Re: [RFC PATCH 00/18] Multi-pack index (MIDX)
- Date: Sun, 07 Jan 2018 23:42:27 +0100
- From: Ævar Arnfjörð Bjarmason <avarab@xxxxxxxxx>
- Subject: Re: [RFC PATCH 00/18] Multi-pack index (MIDX)
On Sun, Jan 07 2018, Derrick Stolee jotted:
> git log --oneline --raw --parents
>
> Num Packs | Before MIDX | After MIDX | Rel % | 1 pack %
> ----------+-------------+------------+--------+----------
> 1 | 35.64 s | 35.28 s | -1.0% | -1.0%
> 24 | 90.81 s | 40.06 s | -55.9% | +12.4%
> 127 | 257.97 s | 42.25 s | -83.6% | +18.6%
>
> The last column is the relative difference between the MIDX-enabled repo
> and the single-pack repo. The goal of the MIDX feature is to present the
> ODB as if it was fully repacked, so there is still room for improvement.
>
> Changing the command to
>
> git log --oneline --raw --parents --abbrev=40
>
> has no observable difference (sub 1% change in all cases). This is likely
> due to the repack I used putting commits and trees in a small number of
> packfiles so the MRU cache workes very well. On more naturally-created
> lists of packfiles, there can be up to 20% improvement on this command.
>
> We are using a version of this patch with an upcoming release of GVFS.
> This feature is particularly important in that space since GVFS performs
> a "prefetch" step that downloads a pack of commits and trees on a daily
> basis. These packfiles are placed in an alternate that is shared by all
> enlistments. Some users have 150+ packfiles and the MRU misses and
> abbreviation computations are significant. Now, GVFS manages the MIDX file
> after adding new prefetch packfiles using the following command:
>
> git midx --write --update-head --delete-expired --pack-dir=<alt>
(Not a critique of this, just a (stupid) question)
What's the practical use-case for this feature? Since it doesn't help
with --abbrev=40 the speedup is all in the part that ensures we don't
show an ambiguous SHA-1.
The reason we do that at all is because it makes for a prettier UI.

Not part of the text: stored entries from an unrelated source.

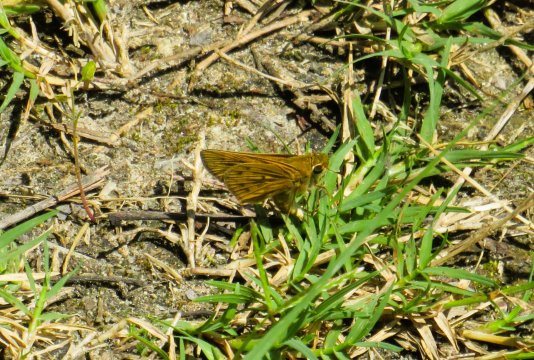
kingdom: Animalia
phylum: Arthropoda
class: Insecta
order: Lepidoptera
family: Hesperiidae
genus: Hylephila
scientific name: Hylephila phyleus
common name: Fiery Skipper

Are there things that both want the pretty SHA-1 and also care about the
throughput? I'd have expected machine parsing to just use
--no-abbrev-commit.
If something cares about both throughput and e.g. is saving the
abbreviated SHA-1s isn't it better off picking some arbitrary size
(e.g. --abbrev=20), after all the default abbreviation is going to show
something as small as possible, which may soon become ambigous after the
next commit.